0

I have a list of reaction names from which I want to make a Search in ModelSeed (basically "https://modelseed.org/biochem/reactions/" + reaction name). Then I want to know the KEGG pathway for the given name.

For instance, for the reaction "rxn00020", the function would go to https://modelseed.org/biochem/reactions/rxn00020 and from there give me "KEGG: rn00500 (Starch and sucrose metabolism)". I tried following this thread but didn't manage to get anything done... Can you help me? Thanks a lot!

Tor Tor
  • 11
  • 1

2 Answers2

1

The page contents are loaded dynamically, so you have to use selenium in order to scrape them. Here is how you do it:

from selenium import webdriver
import time

driver = webdriver.Chrome()

urls = ['https://modelseed.org/biochem/reactions/rxn00020'] #List of all your urls

for url in urls:
    driver.get(url)
    time.sleep(1.5)
    kegg = driver.find_elements_by_class_name('ng-binding')[-2]
    print(kegg.text)

Output:

KEGG: rn00500 (Starch and sucrose metabolism)
Sushil
  • 5,440
  • 1
  • 8
  • 26
0

Res contains what u want. Take a look to Network Tab from your Web Inspector.

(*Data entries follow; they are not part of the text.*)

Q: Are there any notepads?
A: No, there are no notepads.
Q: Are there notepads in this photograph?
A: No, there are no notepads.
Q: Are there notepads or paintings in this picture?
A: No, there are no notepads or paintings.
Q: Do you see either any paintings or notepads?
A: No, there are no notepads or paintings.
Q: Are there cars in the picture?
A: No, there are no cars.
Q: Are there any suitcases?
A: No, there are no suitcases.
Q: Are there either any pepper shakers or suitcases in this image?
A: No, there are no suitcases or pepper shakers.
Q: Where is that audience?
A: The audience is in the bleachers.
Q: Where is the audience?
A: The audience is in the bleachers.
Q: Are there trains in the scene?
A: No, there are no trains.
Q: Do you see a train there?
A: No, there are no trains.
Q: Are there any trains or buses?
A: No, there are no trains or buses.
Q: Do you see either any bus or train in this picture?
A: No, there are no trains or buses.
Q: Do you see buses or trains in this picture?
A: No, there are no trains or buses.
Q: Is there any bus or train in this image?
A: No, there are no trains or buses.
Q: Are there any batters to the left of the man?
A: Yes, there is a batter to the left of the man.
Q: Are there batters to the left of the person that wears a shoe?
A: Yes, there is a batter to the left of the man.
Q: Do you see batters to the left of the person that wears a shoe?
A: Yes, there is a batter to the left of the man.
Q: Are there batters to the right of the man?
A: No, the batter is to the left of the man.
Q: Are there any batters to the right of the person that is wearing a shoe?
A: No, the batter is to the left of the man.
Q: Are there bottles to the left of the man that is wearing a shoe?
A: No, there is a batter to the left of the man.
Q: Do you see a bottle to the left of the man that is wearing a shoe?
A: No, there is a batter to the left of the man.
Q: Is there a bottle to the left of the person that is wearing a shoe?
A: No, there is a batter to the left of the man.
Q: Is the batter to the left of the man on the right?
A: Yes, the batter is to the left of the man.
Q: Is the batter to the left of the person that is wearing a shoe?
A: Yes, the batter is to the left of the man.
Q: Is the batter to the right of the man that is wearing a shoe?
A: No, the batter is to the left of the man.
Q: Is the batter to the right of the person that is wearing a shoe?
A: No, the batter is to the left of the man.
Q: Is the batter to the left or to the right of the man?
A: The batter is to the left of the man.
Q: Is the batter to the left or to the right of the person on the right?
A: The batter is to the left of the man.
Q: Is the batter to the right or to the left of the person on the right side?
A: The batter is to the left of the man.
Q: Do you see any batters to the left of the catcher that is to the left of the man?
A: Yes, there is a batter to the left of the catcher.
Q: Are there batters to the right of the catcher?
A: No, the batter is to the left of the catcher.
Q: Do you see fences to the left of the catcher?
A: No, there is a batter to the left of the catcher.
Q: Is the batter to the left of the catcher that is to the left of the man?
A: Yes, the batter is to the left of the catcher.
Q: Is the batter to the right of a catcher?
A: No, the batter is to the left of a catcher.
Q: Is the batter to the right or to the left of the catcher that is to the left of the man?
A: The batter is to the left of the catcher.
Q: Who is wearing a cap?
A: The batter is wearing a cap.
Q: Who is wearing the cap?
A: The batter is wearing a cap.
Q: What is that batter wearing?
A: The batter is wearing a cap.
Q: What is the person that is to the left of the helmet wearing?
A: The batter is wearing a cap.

The data you want, transits through XHR requests.

import requests as rq

reaction_names = ["rxn00020", ]
res = {}
base_url = "https://modelseed.org/solr/reactions/select?wt=json&q=id:"

for reac_name in reaction_names:
    resp = rq.get(base_url + reac_name).json()
    res[reac_name] = resp['response']['docs'][0]['pathways']
ce.teuf
  • 746
  • 6
  • 13